## Extrait à lire
_____
# Je viens du Japon



## petitm

Si je suis originaire du Japon, et je me suis installé en France, je peux dire : "Je viens du Japon".

Mais si j'habite toujours au Japon et je voyage seulement en France pour un certain temps avant de retourner dans mon pays, puis-je dire tout de même : "Je viens du Japon" à quelqu'un que je rencontre en France ?

Ou bien, la locution "venir de" (au présent) implique que la personne a définitivement quitté le pays ?

Merci d'avance pour votre réponse.


----------



## polei

Si vous êtes originaire du Japon, installé en France, il serait plus exact de dire exactement cela. "Je suis originaire du Japon"!

"Je viens du Japon" convient tout à fait pour quelqu'un qui en vient et va y retourner.

J'espère que ceci répond à votre question.


----------



## petitm

Merci, vous m'avez rassuré.
_____
## Contenu des données

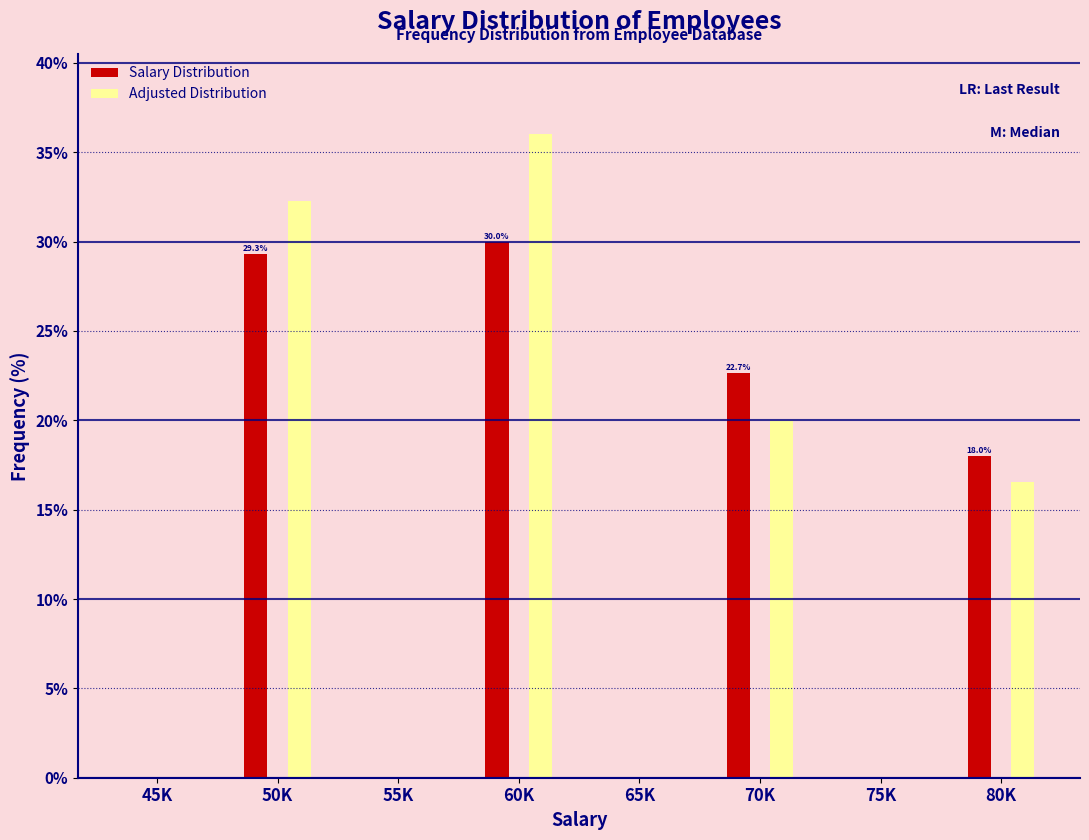

Reading left to right, what are all the values shown in this chart?

Salary Distribution: 45K=0.0	50K=29.3	55K=0.0	60K=30.0	65K=0.0	70K=22.7	75K=0.0	80K=18.0
Adjusted Distribution: 45K=0.0	50K=32.3	55K=0.0	60K=36.0	65K=0.0	70K=19.9	75K=0.0	80K=16.6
_____
## Consigne A
Relevez dans l'extrait, sans répéter aucune d'elles, toutes les formules que les participants citent entre guillemets.
## Consigne B
Recopiez le passage de l'extrait qui va de « Mais si j'habite » jusqu'à « en France ? » inclus.
Appuyez-vous uniquement sur l'extrait pour répondre.

## Votre réponse A
- Je viens du Japon
- venir de
- Je suis originaire du Japon

## Votre réponse B
Mais si j'habite toujours au Japon et je voyage seulement en France pour un certain temps avant de retourner dans mon pays, puis-je dire tout de même : "Je viens du Japon" à quelqu'un que je rencontre en France ?